From: Boise, Idaho
Story: A small-sounding next big thing
Sound: Tender piano ballads, fuzz-pop drone
Trevor Powers is a 22-year-old kid at Boise State University who's experiencing that now-familiar meteoric rise: going straight from bedroom to buzz-band, not bothering with the slow build.
Powers kicked off his Youth Lagoon career early this year, merely throwing out a couple of songs via his Bandcamp page. The feedback was, as is the internet's way, instantaneous: listeners instantly flocking to the bruised balladeering and ghostly, fuzzy production.
What makes this curious is that Power's introspective songs are not the usual blog fodder, even if they're reminiscent of Perfume Genius, whose own piano-centric fragility made for a breakout debut in 2010.
The rise of Youth Lagoon may have no traces of the slow build, but the music itself does. Take "July," the five-minute epic that announced Powers' existence to the world, and earned a 'Best New Music' stamp of approval from internet overlords Pitchfork.
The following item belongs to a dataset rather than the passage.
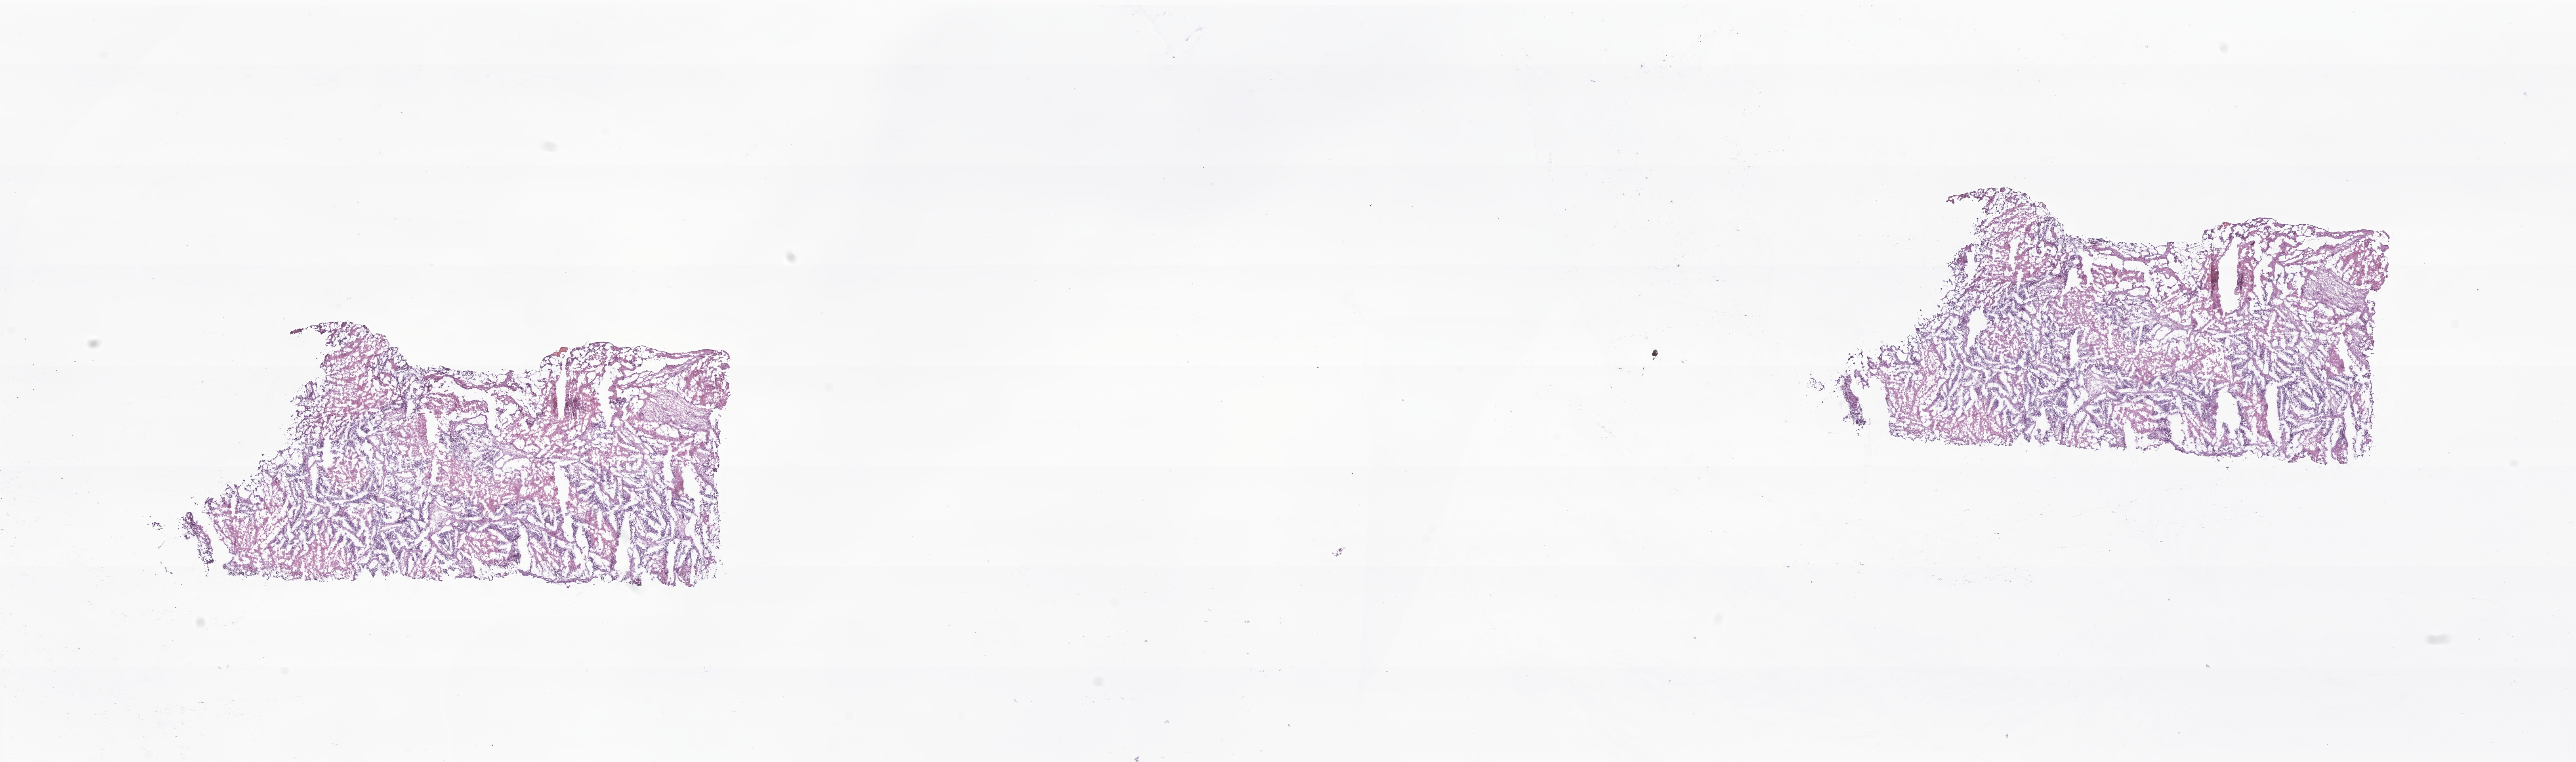
H&E whole-slide image of tumor tissue from the adrenal gland, a low-resolution overview of the entire scanned area, about 27.4 x 8.1 mm. Frozen section (OCT-embedded). Male patient, age 42 months (3 years 6 months).
* diagnosis: Neuroblastoma, NOS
The song commences in a barely-audible haze of synths and reverb and whispers, before gradually gearing up towards a cresting crescendo, with Powers' Jonathan Donohue-by-way-of-Wayne Coyne voice swimming through memories (the lines "five years ago/in my backyard" glimmering through the fuzz) deep in emotion.
Youth Lagoon's imminent debut album, The Year of Hibernation, is filled with that same sense of tender recollection: "Seventeen" about summers by lakes and maternal advice and teetering on the cusp of adulthood; "Posters" beginning with "when I was only nine years old..."; titles like "Afternoon" and "Daydream" tipping their nostalgic hats.
Listening to The Year of Hibernation, it seems less like some next-big-thing fluff designed for mass-market consumption, more a secret recording never intended to be played in public.